República Checa vai limitar acesso a restaurantes a vacinados ou recuperados

A partir de segunda-feira, na República Checa, o acesso a bares, restaurantes ou outros serviços como hotéis, passa a ser permitido apenas para vacinados ou recuperados da doença nos últimos seis meses. O principal objetivo é "motivar a população a vacinar-se", disse o ministro da Saúde.

A República Checa, que enfrenta uma nova vaga da pandemia de covid-19, divulgou esta quinta-feira novas medidas para conter o número de casos e vai passar a permitir o acesso a bares ou restaurantes apenas a vacinados ou recuperados.

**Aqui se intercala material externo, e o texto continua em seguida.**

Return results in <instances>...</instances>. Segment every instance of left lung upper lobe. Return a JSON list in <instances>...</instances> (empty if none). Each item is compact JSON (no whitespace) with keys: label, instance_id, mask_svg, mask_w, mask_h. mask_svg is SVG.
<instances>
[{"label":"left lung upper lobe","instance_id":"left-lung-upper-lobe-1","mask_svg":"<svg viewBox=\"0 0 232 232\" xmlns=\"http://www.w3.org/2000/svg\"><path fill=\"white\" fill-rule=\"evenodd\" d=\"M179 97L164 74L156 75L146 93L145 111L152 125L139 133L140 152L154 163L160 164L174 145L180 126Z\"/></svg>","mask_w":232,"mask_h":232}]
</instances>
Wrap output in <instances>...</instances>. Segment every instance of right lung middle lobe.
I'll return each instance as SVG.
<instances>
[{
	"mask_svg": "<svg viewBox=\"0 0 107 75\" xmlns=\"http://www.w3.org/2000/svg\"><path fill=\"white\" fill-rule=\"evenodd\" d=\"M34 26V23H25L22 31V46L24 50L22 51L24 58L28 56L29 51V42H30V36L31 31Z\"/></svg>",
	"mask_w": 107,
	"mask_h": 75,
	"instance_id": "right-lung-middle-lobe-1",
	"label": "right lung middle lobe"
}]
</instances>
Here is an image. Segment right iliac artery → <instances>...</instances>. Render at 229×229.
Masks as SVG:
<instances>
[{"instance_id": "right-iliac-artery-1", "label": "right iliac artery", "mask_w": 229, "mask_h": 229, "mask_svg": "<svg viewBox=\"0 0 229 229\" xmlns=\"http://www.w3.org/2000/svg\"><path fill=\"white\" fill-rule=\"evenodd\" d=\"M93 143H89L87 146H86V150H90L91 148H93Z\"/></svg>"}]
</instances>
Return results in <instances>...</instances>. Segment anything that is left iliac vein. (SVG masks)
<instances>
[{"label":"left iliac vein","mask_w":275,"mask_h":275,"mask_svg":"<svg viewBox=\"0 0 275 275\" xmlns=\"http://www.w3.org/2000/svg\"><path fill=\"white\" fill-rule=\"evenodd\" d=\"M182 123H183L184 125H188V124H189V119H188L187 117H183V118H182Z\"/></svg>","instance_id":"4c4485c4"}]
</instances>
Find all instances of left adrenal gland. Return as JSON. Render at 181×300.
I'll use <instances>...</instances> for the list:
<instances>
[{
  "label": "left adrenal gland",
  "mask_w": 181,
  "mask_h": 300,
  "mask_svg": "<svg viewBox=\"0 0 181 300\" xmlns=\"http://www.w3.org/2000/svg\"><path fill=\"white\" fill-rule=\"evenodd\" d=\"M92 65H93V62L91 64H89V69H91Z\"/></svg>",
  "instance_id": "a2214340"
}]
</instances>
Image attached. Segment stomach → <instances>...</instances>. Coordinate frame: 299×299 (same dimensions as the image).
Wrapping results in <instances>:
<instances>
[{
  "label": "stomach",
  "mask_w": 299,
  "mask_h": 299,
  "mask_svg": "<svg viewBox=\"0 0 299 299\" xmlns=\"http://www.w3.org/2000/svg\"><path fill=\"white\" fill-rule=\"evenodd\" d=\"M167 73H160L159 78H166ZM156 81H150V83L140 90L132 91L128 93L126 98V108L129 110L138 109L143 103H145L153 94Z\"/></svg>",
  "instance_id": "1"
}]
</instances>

A partir de segunda-feira, o teste à covid-19 deixa de ser suficiente para o acesso a bares, restaurantes ou outros serviços como hotéis, após o governo checo ter anunciado novas medidas para contar o aumento de casos.

O acesso passa a ser permitido apenas para vacinados ou recuperados da doença nos últimos seis meses, noticia a agência AFP.

"Inspirámo-nos no modelo bávaro, cuja base é que só os vacinados ou recuperados possam ter acesso aos serviços como hotéis ou lugares de sociabilização", explicou, através da rede social Twitter, o primeiro-ministro Andrej Babis.

Também o ministro da Saúde, Adam Vojtech, salientou que o principal objetivo das novas medidas é "motivar a população a vacinar-se".

O Governo da República Checa, que irá sair de funções, reúne-se na sexta-feira para esclarecer as novas regras a serem adotadas, que incluem a manutenção de testagem regular nas escolas e empresas, neste caso para funcionários não vacinados.

Na terça-feira o número de novos casos em 24 horas (22 470) foi o mais alto desde o início da pandemia naquele país que está em plena transição política, após o ANO, de Andrej Babis, ter sido derrotado pela coligação de centro-direita SPOLU nas eleições legislativas de outubro.

O sucessor designado, o conservador Petr Fiala, líder do Partido Cívico Democrático (ODS), será oficialmente nomeado primeiro-ministro pelo Chefe de Estado em 26 de novembro.

Petr Fiala já referiu que a primeira prioridade da coligação no poder será a luta contra a pandemia, que já causou 31 769 mortos naquele país, segundo dados do Ministério da Saúde.

A covid-19 provocou pelo menos 5 122 682 mortes em todo o mundo, entre mais de 254,95 milhões infeções pelo novo coronavírus registadas desde o início da pandemia, segundo o mais recente balanço da agência AFP.

A doença respiratória é provocada pelo coronavírus SARS-CoV-2, detetado no final de 2019 em Wuhan, cidade do centro da China, e atualmente com variantes identificadas em vários países.